Required action 1> Locate each row that contains the string "accesible" and copy those lines. Case counts.

Page text>
Source code for "Incorporating Proportional Sparse Penalty for Causal Structure Learning"
And the
Reimplementation of "A Graph Autoencoder Approach to Causal Structure Learning" (https://arxiv.org/abs/1911.07420)
CUDA Version 9.0.176
CUDNN Version 7.6.5
Python 3.6.13
loguru==0.5.3
matplotlib==3.3.4
networkx==2.5.1
numpy
scipy
pandas==1.1.5
Pillow==8.2.0
PyYAML==5.4.1
tensorboard==2.5.0
torch==1.9.0
yapf==0.31.0
- Run GAE-PSP
Run with
python main.py --n=3000 --d=100 --graph_type=erdos-renyi --degree=3 --sem_type=gauss --dataset_type=nonlinear_3 --x_dim=1 --hidden_size=16 --latent_dim=1 --lambda_sparsity=0.01 --layer=3 --learning_rate=1e-3 --max_iters=20 --min_iters=5 --epochs=300 --init_rho=1.0 --rho_thres=1e18 --beta=10.0 --gamma=0.25 --min_h=1e-12 --max_h=1e-7 --mse_thres=1.15 --seed_data=0 --seed_model=0 --graph_thres=0.2 --base_dir=runs --cuda=-1 --psp --log_level=INFO
- Run GAE
Run with
python main.py --n=3000 --d=100 --graph_type=erdos-renyi --degree=3 --sem_type=gauss --dataset_type=nonlinear_3 --x_dim=1 --hidden_size=16 --latent_dim=1 --lambda_sparsity=1.0 --layer=3 --learning_rate=1e-3 --max_iters=20 --min_iters=5 --epochs=300 --init_rho=1.0 --rho_thres=1e18 --beta=10.0 --gamma=0.25 --min_h=1e-12 --max_h=1e-7 --mse_thres=1.15 --seed_data=0 --seed_model=0 --graph_thres=0.2 --base_dir=runs --cuda=-1 --log_level=INFO
This task will run multiple experiments with varying parameters (seed for dataset and training) distributed dynamically to the pre-defined GPU list.
Firstly, set parameters gpus
, seed_data_range
and seed_model_range
in pool.py
. Here is an example:
# Available GPU list
gpus: list = [0, 1, 2, 3, 4, 5, 6, 7] # up to number of devices, add -1 means add CPU
# Number of tasks running simultaneously on a GPU/CPU for fully utilizing computing power
n_task_for_each: int = 3
# Parameter arrangement, scalar value means only one experiment, while list of values means multiple experiment for different values
params = {}
params["--n"] = 3000 # number of samples
params["--d"] = [10, 20, 50, 100] # experiment with different number of variables
params["--graph_type"] = "erdos-renyi"

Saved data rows
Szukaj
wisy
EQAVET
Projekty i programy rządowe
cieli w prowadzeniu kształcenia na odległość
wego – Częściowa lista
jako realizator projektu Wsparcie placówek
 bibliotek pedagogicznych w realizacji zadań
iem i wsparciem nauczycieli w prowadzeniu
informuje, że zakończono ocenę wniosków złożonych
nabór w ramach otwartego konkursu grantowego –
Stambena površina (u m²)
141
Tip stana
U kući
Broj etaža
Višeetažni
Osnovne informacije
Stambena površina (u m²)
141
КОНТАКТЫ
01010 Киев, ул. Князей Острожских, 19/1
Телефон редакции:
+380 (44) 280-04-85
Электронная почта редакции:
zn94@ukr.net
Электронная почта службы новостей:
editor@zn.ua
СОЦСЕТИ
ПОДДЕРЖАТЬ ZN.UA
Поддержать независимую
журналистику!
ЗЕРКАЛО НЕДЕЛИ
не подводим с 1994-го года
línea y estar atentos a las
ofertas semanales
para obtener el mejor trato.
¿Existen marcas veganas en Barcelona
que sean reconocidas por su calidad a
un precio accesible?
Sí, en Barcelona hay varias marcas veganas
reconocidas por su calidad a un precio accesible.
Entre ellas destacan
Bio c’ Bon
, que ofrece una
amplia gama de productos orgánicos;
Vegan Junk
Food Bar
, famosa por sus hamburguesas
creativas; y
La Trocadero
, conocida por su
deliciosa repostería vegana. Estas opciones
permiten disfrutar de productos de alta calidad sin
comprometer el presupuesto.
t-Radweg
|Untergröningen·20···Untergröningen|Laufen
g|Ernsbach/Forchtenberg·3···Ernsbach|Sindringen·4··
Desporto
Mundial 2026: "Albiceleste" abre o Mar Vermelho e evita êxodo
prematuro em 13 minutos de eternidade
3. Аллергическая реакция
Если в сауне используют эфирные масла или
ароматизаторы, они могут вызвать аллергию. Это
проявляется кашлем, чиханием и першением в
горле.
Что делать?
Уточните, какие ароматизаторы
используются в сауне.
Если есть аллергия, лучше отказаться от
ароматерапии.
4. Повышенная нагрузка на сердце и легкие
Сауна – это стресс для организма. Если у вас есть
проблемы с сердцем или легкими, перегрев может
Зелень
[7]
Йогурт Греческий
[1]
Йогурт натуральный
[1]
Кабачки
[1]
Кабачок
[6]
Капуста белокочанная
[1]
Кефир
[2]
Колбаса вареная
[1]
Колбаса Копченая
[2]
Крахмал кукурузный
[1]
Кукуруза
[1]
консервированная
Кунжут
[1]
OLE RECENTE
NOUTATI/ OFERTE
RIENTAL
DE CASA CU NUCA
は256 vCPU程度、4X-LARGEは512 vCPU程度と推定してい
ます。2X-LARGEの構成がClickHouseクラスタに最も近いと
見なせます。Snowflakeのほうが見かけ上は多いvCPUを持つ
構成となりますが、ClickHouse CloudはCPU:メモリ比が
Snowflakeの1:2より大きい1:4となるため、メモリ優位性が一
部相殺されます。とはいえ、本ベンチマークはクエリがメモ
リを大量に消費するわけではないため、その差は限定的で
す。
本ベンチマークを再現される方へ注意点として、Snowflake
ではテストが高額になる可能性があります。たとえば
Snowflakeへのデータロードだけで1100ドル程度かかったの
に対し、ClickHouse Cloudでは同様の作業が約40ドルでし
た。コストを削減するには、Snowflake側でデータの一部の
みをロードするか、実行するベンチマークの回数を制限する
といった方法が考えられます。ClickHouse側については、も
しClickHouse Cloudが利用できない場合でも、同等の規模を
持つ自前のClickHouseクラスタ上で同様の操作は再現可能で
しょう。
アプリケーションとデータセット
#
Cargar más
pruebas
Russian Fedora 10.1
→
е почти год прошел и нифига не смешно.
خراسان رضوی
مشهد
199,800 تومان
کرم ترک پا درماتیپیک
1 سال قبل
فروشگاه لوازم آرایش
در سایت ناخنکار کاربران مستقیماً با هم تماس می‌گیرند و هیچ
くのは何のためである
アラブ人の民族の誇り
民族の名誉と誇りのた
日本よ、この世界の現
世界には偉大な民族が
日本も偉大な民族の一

Required action 2> Please rewrite the paragraph in the page text that begins "This task will run multiple experiments" more briefly, keeping its main facts.

Expected output 1>
un precio accesible?
reconocidas por su calidad a un precio accesible.

Expected output 2> Runs multiple experiments with varying dataset and training seeds, spread dynamically across the predefined GPU list.